Mudflats • Saltmarshes • Sea level changes •
Process relationships

Mudflats

The sediments deposited on mudflats are characteristically sand-dominated at their seaward edge and mud-dominated at the landward end. The lower intertidal flats are submerged for most of the tidal cycle and are subjected to strong tidal currents and wave action. Consequently, muds are kept in suspension and sands are deposited only from the bed load. Higher intertidal flats are submerged only at high tide, when current speeds fall to zero. No bed load transport takes place but, during slack water, mud settles out of suspension. However, settlement of silt and clay particles out of the water column, to form mudflats, takes many hours even under laboratory conditions where there is no current. This process alone is too slow to account for the development of the extensive mudflats around the coasts of England and Wales. Settlement of fine sediment is, therefore, facilitated by flocculation; the process of individual grains grouping together.

A high suspended sediment concentration of relatively large particles or flocculants will result in rapid sedimentation; deposition rates of several centimetres on a single tide have been recorded and several tens of centimetres over a spring / neap tidal cycle. However, the average rate of sedimentation for a mudflat, as measured over a period of years, may not be greater than 1cm/annum, reflecting a balance between erosion and deposition over a tidal cycle as well as (over longer periods) the influence of storm events and sea level rise.

Net deposition on a mudflat is not only a matter of sediment particles settling from suspension on the surface, it also depends upon a complex of factors which increase the shear strength of the sediment after deposition and prevent the particles being re-entrained on the succeeding tide. An important process is the dewatering of the deposited particles, giving them cohesion to resist re-erosion. Biological processes, such as their invasion by algae, can bind sediment together and thus impart considerable strength. These biological processes are generally regarded as fundamental to mudflat development, so any factor (such as chemical contamination) which may impair the biological viability of the sediment must be avoided.

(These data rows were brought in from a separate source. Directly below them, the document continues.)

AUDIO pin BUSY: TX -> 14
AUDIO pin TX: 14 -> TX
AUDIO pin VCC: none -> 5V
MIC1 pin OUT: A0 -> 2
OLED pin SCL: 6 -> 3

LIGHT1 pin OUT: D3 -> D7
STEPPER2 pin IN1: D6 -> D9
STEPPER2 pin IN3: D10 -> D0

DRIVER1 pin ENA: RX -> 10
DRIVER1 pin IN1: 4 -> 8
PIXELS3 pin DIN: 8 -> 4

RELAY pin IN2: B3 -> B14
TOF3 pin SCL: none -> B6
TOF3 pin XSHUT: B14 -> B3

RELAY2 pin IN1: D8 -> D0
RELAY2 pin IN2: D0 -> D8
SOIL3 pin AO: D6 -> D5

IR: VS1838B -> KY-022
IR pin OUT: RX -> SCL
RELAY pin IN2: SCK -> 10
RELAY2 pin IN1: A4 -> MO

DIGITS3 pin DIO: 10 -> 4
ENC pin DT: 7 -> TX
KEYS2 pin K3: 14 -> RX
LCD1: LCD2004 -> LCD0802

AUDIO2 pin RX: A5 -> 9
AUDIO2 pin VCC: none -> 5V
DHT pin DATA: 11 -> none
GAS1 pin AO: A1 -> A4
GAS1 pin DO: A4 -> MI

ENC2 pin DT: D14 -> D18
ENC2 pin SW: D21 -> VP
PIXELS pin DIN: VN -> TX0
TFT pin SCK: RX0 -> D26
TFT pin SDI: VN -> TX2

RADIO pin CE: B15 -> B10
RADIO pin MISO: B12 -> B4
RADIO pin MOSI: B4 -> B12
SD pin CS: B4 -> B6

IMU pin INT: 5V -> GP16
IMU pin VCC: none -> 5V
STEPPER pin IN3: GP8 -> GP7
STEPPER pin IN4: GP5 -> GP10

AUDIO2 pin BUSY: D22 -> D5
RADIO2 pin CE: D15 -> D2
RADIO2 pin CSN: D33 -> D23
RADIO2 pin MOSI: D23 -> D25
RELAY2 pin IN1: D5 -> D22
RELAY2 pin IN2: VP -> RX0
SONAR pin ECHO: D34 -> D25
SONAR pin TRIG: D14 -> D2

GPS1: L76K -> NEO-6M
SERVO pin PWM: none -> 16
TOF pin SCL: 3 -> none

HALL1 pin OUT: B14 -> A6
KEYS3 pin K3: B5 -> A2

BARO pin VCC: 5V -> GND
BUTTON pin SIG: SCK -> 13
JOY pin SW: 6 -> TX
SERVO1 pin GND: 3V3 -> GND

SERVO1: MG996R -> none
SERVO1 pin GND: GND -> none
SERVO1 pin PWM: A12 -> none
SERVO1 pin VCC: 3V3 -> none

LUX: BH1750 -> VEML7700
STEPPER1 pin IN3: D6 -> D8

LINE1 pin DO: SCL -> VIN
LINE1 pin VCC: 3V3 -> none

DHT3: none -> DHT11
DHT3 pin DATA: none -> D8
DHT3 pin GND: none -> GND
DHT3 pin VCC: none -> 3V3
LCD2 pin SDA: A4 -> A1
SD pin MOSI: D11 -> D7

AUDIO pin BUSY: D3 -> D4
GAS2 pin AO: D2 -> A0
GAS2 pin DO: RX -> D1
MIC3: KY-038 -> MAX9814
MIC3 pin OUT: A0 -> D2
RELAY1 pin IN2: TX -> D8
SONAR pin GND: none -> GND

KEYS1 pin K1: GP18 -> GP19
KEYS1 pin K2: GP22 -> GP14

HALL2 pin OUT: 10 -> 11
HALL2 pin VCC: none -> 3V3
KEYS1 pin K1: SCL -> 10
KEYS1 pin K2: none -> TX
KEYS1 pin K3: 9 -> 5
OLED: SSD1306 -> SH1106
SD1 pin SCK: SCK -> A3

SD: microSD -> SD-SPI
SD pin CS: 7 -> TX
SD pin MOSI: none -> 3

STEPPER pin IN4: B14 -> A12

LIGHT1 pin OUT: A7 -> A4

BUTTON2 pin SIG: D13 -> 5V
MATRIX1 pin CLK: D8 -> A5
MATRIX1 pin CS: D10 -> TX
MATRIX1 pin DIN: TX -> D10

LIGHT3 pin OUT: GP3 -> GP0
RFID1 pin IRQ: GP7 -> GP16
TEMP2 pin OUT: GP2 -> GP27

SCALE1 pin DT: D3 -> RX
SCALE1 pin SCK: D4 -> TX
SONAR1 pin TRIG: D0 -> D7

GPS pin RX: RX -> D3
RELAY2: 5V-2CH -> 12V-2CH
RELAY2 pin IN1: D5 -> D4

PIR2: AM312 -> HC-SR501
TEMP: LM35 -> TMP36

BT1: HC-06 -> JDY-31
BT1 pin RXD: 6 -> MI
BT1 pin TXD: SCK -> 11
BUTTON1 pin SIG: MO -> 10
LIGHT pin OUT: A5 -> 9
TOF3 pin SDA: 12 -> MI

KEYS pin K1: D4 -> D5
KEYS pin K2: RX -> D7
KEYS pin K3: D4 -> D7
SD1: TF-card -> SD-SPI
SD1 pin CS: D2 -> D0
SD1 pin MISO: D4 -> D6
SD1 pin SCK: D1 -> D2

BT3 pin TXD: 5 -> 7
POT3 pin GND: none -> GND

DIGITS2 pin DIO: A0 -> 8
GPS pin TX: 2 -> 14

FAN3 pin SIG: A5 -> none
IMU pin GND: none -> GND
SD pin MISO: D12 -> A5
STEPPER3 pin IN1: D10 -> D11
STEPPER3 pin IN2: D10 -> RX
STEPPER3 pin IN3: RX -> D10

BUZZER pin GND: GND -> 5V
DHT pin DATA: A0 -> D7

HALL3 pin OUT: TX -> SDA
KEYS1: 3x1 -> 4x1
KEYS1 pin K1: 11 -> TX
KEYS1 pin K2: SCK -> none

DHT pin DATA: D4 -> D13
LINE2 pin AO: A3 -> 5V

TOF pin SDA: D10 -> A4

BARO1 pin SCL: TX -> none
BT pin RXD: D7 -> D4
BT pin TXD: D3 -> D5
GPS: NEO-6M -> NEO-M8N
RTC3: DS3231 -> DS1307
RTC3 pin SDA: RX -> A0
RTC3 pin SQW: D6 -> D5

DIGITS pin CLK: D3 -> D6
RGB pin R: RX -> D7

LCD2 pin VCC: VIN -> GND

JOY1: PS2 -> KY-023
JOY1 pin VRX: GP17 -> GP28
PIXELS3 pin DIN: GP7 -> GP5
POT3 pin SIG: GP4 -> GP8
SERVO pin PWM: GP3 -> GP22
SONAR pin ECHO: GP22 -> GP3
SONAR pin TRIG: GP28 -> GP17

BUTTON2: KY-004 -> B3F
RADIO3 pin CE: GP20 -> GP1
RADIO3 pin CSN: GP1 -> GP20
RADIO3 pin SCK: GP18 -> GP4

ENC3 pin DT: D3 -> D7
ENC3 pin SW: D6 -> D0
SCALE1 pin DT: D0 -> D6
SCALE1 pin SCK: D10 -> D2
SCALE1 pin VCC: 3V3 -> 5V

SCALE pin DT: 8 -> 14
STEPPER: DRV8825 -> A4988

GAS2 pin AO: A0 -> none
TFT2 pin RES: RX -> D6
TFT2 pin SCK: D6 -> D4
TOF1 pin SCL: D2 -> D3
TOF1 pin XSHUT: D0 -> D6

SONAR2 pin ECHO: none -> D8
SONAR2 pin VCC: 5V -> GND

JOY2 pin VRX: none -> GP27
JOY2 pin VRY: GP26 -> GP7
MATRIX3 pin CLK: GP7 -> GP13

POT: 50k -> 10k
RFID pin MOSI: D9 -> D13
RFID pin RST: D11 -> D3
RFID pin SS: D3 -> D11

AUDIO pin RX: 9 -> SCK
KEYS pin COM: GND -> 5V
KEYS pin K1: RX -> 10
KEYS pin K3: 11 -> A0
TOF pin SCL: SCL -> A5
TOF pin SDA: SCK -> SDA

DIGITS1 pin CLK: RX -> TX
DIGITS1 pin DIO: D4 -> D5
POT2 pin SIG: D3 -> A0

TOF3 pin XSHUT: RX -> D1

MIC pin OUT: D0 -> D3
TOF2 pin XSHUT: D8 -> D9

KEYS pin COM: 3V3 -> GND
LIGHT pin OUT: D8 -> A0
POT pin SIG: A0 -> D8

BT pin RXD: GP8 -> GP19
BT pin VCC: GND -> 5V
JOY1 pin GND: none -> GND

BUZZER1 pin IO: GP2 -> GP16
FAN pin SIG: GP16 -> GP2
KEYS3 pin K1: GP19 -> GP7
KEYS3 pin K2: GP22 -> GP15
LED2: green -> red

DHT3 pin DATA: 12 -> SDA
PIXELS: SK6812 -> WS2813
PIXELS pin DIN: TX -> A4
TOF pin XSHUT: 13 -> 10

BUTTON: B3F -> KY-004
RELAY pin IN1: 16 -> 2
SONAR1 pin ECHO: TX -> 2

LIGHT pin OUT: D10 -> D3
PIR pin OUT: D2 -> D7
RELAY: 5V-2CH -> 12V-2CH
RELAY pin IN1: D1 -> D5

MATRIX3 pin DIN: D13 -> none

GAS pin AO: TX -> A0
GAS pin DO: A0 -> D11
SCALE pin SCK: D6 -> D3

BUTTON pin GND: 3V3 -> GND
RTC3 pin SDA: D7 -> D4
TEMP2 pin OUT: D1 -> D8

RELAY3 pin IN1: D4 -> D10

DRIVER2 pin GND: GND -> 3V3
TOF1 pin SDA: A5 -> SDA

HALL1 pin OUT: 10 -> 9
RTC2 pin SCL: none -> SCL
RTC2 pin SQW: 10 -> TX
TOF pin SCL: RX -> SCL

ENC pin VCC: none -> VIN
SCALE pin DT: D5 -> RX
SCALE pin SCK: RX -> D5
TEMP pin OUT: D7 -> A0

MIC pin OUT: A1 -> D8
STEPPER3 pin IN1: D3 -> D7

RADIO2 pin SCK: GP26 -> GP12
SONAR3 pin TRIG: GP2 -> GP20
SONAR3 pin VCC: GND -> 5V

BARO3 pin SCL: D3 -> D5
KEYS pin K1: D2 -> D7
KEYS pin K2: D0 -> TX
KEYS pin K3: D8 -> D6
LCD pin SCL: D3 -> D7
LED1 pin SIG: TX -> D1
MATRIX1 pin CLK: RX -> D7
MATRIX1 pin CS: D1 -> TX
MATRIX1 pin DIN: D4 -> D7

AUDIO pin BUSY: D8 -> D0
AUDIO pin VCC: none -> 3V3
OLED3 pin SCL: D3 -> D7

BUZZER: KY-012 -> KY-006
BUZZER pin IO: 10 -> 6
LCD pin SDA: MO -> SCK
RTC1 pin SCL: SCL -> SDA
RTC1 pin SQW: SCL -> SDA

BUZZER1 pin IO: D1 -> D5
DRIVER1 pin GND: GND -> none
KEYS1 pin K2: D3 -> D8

Wave erosion of the mudflat surface provides the ultimate control of mudflat morphology. The shear stress developed at the bed as a wave passes over the mudflat depends on wave height, wave period and water depth; shear stress increases for higher waves and shallower depths. In relation to wave activity, erosion rates are controlled by the ratio between wave shear stress and mud shear strength and the length of time the surface is affected by waves. As the mudflat surface rises due to deposition and mean water depths decrease, so the bed shear stress increases until sediment deposition is balanced by erosion; a spatial balance between deposition and erosion forces which alters for each wave event. This balance is also controlled by the length of time the mudflat is affected by a wave and here the tidal amplitude is a critical factor. A large tidal range means that the residence time for water at high tide is much shorter than that for a small tidal range. Thus, extensive fine grained mudflats tend to be located in macrotidal (tidal range >4m) rather than mesotidal estuaries (range 2-4m). The more protracted wave effects within mesotidal estuaries tends to result in sandier and lower elevation intertidal flats.